The current load/uptime line
on the server at the time of
this email is
07:42:59 up 157 days, 21:30, 0 users, load average: 6.24, 6.25, 6.27
You should check the server to see why the load is so high and take steps to lower the load.

Could you please help me minimize my server load?

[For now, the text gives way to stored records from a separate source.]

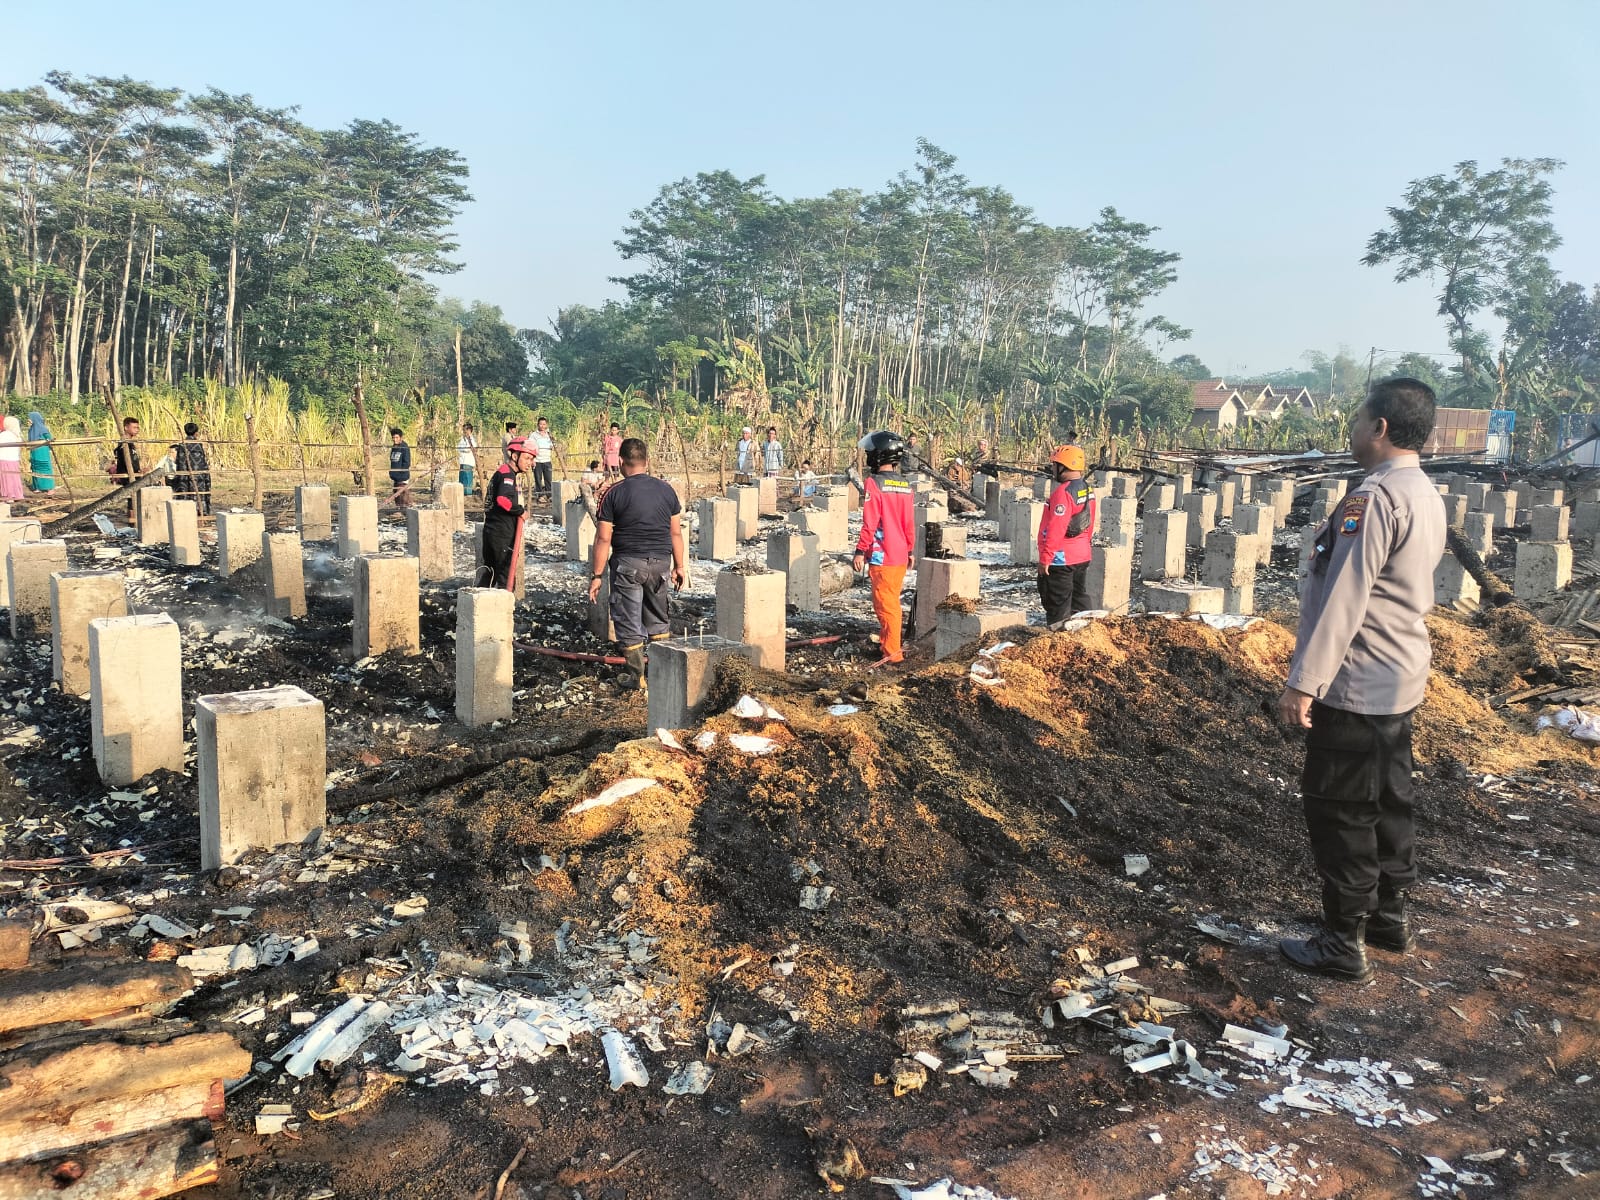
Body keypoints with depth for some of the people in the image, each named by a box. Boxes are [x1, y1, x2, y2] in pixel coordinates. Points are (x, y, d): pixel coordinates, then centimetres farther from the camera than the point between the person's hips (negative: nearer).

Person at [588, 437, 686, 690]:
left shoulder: (613, 493, -7)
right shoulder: (666, 489, 2)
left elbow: (603, 538, -8)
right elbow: (676, 533, 7)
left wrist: (597, 575, -3)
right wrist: (679, 566, 17)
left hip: (627, 564, -4)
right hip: (659, 562, 4)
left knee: (629, 625, 6)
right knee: (658, 620, 20)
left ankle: (638, 677, 10)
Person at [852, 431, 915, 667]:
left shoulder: (874, 483, -14)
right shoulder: (906, 485, 7)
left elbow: (870, 523, -17)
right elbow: (908, 523, 13)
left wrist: (860, 551, -12)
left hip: (882, 556, -7)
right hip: (901, 555, 7)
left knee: (886, 604, -2)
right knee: (892, 601, 18)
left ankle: (892, 653, 0)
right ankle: (886, 642, 29)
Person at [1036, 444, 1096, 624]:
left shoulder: (1063, 492, -20)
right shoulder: (1087, 489, 9)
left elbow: (1055, 529, -24)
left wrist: (1045, 557, -20)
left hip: (1061, 558, -9)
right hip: (1083, 555, 9)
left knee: (1058, 606, -2)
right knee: (1079, 601, 15)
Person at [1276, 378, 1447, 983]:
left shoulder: (1374, 497, -22)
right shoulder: (1426, 495, 10)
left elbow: (1343, 600, -25)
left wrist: (1303, 682, -23)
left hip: (1357, 684, -10)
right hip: (1400, 678, 10)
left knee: (1340, 812, 0)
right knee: (1389, 799, 20)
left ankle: (1343, 945, 9)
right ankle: (1389, 916, 35)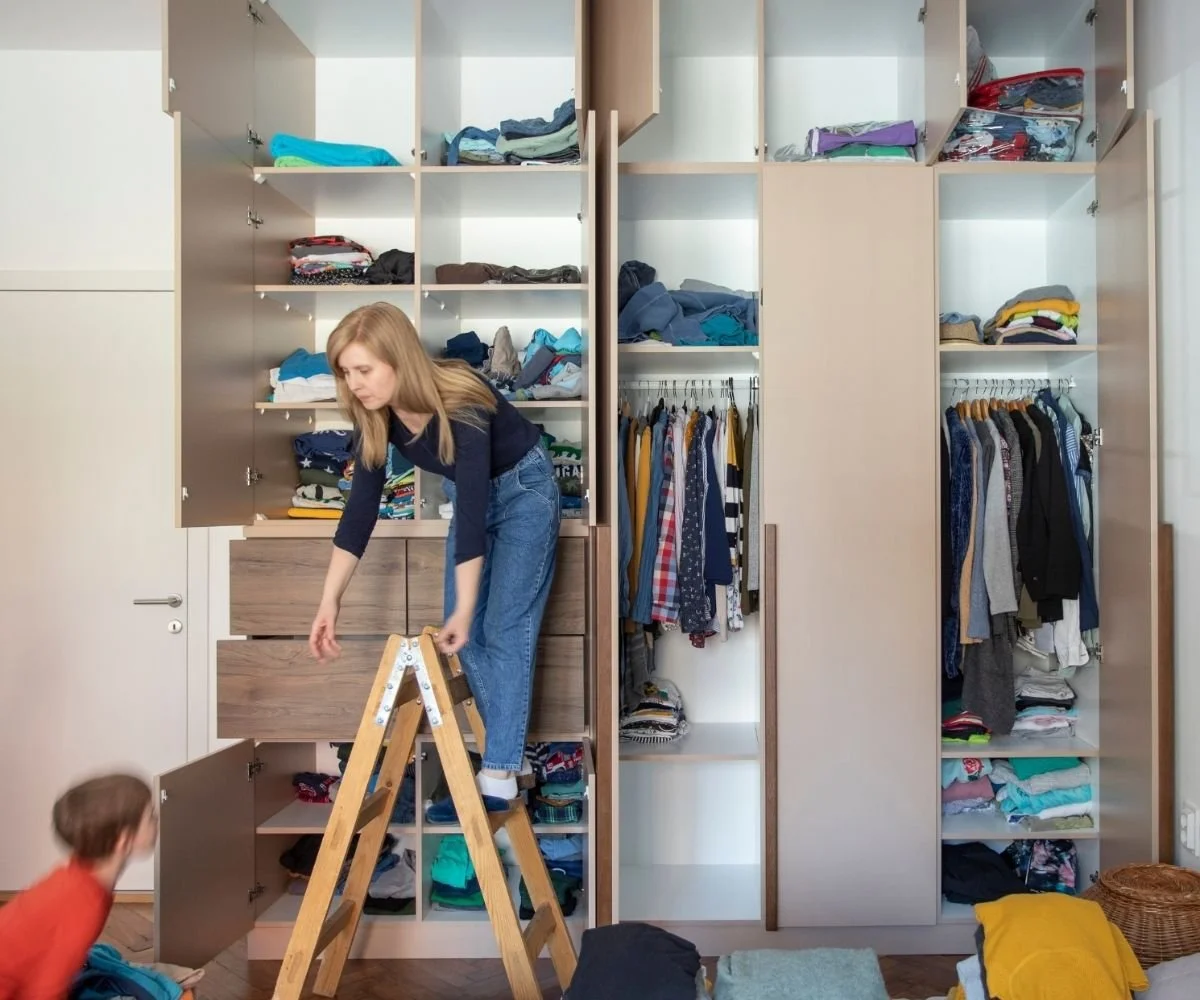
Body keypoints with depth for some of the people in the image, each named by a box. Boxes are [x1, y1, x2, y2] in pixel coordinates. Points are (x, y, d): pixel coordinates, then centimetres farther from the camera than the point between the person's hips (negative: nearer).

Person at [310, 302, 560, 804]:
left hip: (524, 490, -7)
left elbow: (472, 509, -36)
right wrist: (329, 600, -16)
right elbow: (361, 505, -13)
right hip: (472, 496, 7)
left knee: (506, 628, -11)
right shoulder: (377, 415, -16)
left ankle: (500, 770, -7)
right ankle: (511, 749, 15)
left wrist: (465, 607, -36)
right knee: (464, 632, 3)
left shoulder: (462, 406, -36)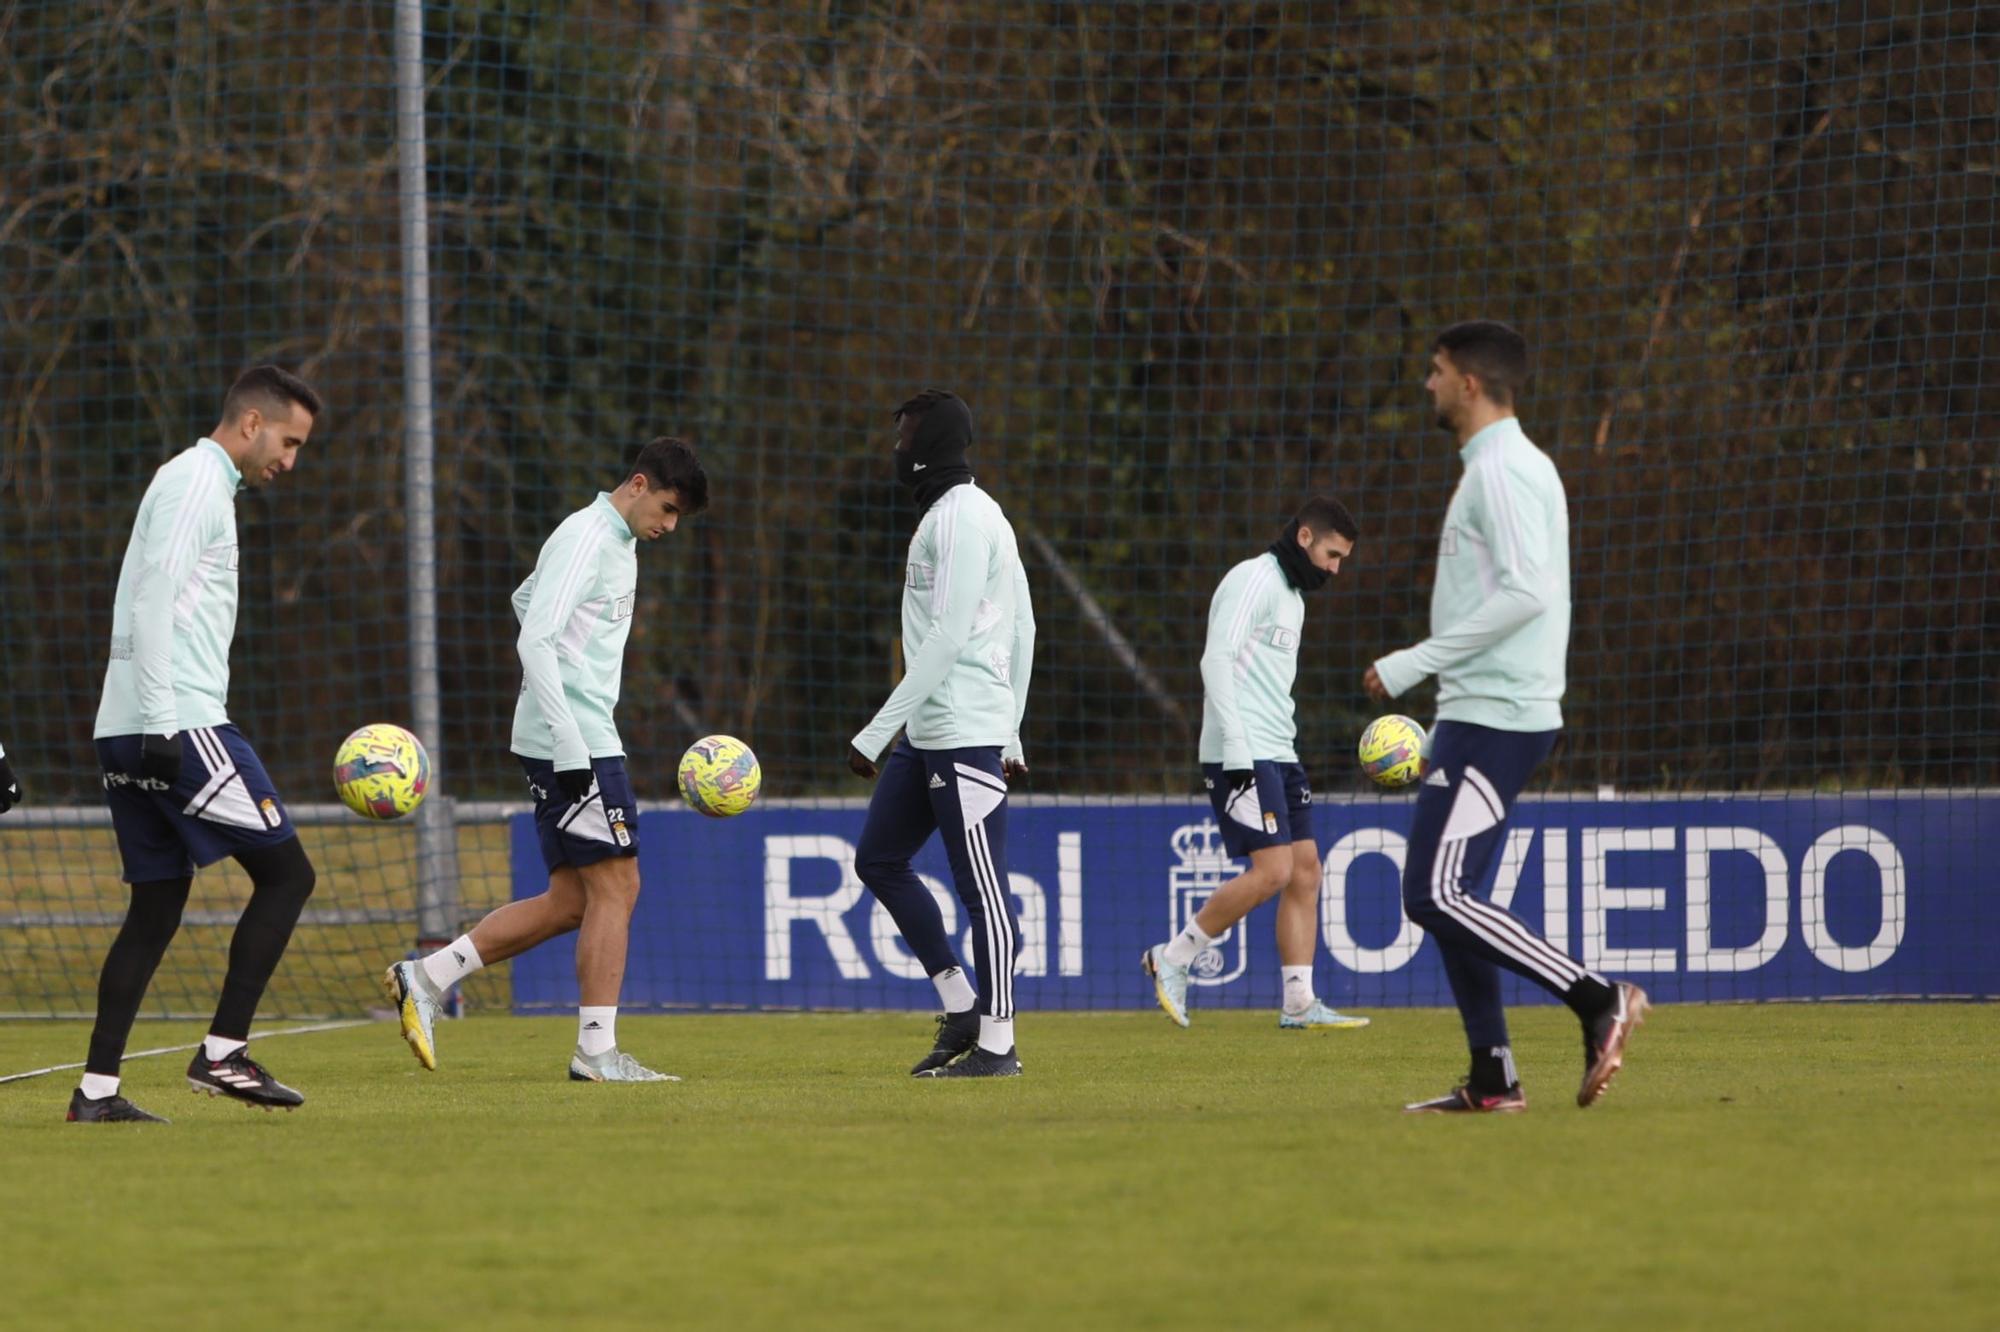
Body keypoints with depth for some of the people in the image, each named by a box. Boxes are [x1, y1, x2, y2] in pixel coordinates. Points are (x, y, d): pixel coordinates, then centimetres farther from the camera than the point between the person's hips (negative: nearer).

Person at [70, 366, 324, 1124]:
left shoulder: (193, 483, 23)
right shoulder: (196, 484, -8)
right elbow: (153, 601, -18)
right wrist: (162, 722, -22)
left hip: (127, 732, 10)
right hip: (181, 723, -10)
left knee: (158, 903, 9)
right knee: (285, 872, -5)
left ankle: (97, 1089, 4)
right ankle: (223, 1053, -8)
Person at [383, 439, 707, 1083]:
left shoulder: (615, 541, 19)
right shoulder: (586, 537, -12)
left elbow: (526, 600, 34)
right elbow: (535, 640, -20)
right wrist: (570, 747, -24)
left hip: (580, 736, 10)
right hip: (572, 739, -10)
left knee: (570, 902, 7)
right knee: (615, 887, -8)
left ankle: (426, 978, 8)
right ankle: (597, 1050, -6)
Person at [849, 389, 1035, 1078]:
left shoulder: (962, 516, -13)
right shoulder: (961, 512, 19)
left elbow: (948, 637, -20)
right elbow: (1023, 630, 22)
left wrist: (876, 734, -21)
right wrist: (1012, 734, 25)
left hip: (965, 736, -11)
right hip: (927, 736, 11)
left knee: (982, 886, -6)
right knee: (879, 859, 12)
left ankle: (997, 1042, -3)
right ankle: (961, 1004, 14)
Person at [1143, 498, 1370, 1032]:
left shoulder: (1292, 595, 21)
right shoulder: (1253, 579, -9)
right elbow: (1217, 660, -18)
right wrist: (1236, 750, -23)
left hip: (1279, 755, 10)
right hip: (1242, 756, -10)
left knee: (1305, 870, 3)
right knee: (1273, 871, -15)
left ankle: (1299, 1003, 3)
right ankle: (1173, 958, -3)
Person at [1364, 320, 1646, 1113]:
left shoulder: (1503, 469, -13)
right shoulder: (1503, 467, 20)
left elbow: (1524, 592, -25)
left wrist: (1414, 664, -21)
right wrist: (1442, 732, 24)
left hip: (1495, 720, -11)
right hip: (1481, 716, 11)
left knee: (1437, 896, -14)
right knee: (1442, 898, 10)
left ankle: (1597, 1000, -13)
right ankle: (1492, 1080, 11)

How to check what process is causing server load?

 

[Website Rob]

In shell run this command: ps aux

See what processes (on the far right) are being used by CURl and kill them.

 

[correctsearch]

I ran following command and have listed the output. I can see so many logs created by nobody. It is causing server load. What should I do stop server load

Command: ps aux

mysql 5142 0.0 1.9 36220 19680 ? S May15 0:00 /usr/sbin/m
root 10332 0.0 0.6 10176 7088 ? SN May15 0:11 cpanellogd
root 10334 0.0 0.4 8176 4772 ? S May15 0:00 cppop - acc
mailnull 10341 0.0 0.2 6684 2376 ? S May15 0:00 /usr/bin/pe
mysql 10342 0.0 1.9 36220 19680 ? S May15 0:00 /usr/sbin/m
mailman 10370 0.0 0.4 8600 4644 ? S May15 0:00 /usr/bin/py
nobody 10398 0.0 0.0 1732 612 ? S May15 0:00 /usr/local/
nobody 10400 0.0 0.1 4092 1096 ? S May15 0:00 entropychat
cpanel 10478 0.0 0.4 34420 4144 ? S May15 0:00 interchange
cpanel 10549 0.0 0.1 4652 1460 ? S May15 0:00 /usr/bin/st
root 10552 0.0 0.5 9548 5240 ? S May15 0:00 cpsrvd - wa
root 20012 15.8 0.0 6808 912 ? R May16 316:37 pico -w -z
compare 21682 0.0 0.6 10176 7088 ? SN May17 0:00 cpanellogd
compare 21683 0.0 0.0 1360 340 ? SN May17 0:00 /usr/local/
compare 21684 0.0 0.0 2328 16 ? TN May17 0:00 /usr/bin/pe
root 27070 0.0 0.5 12796 5296 ? S May17 0:00 /usr/local/
nobody 27076 0.0 0.8 14836 8376 ? S May17 0:10 /usr/local/
nobody 27100 0.0 0.8 14932 8320 ? S May17 0:07 /usr/local/
mailnull 27252 0.0 0.1 8044 1616 ? S May17 0:00 /usr/sbin/e
root 27276 0.0 1.9 22136 19712 ? S May17 0:00 /usr/bin/sp
root 27297 0.0 0.1 3392 1272 ? S May17 0:00 antirelayd
root 27324 0.0 2.1 24336 21972 ? S May17 0:08 spamd child
mysql 27345 0.0 1.9 36220 19680 ? S May17 0:02 /usr/sbin/m
nobody 27347 0.0 0.8 14856 8208 ? S May17 0:08 /usr/local/
nobody 27443 0.0 0.8 14840 8372 ? S May17 0:07 /usr/local/
mysql 16178 0.0 1.9 36220 19680 ? S 08:23 0:00 /usr/sbin/m

Command: lsof -u nobody

httpd 27443 nobody 64w REG 3,3 99956 10764290 /usr/local/apache/logs/ssl_engine_log
httpd 27443 nobody 65w REG 3,3 0 10764530 /usr/local/apache/logs/ssl_mutex.27067
httpd 27443 nobody 66w REG 3,3 75822643 10764409 /usr/local/apache/logs/access_log
httpd 27443 nobody 67w REG 3,3 13164 6537621 /usr/local/apache/domlogs/mail.correctsearch.com
httpd 27443 nobody 68w REG 3,3 1296 6537622 /usr/local/apache/domlogs/2lookup.com
httpd 27443 nobody 69w REG 3,3 1242 6537617 /usr/local/apache/domlogs/al-nawadir.net
httpd 27443 nobody 70w REG 3,3 0 6537469 /usr/local/apache/domlogs/guugul.com
httpd 27443 nobody 71w REG 3,3 15387 6537567 /usr/local/apache/domlogs/detroitguide.net
httpd 27443 nobody 72w REG 3,3 162189 6537413 /usr/local/apache/domlogs/correctsearch.net
httpd 27443 nobody 73w REG 3,3 168035 6537471 /usr/local/apache/domlogs/sitetoregister.com
httpd 27443 nobody 74w REG 3,3 623117 6537599 /usr/local/apache/domlogs/explorewww.com
httpd 27443 nobody 75w REG 3,3 45563599 6537401 /usr/local/apache/domlogs/correctsearch.com
httpd 27443 nobody 76w REG 3,3 104962 6537537 /usr/local/apache/domlogs/artbyagar.com

Please give me suggestion, how to take control of this.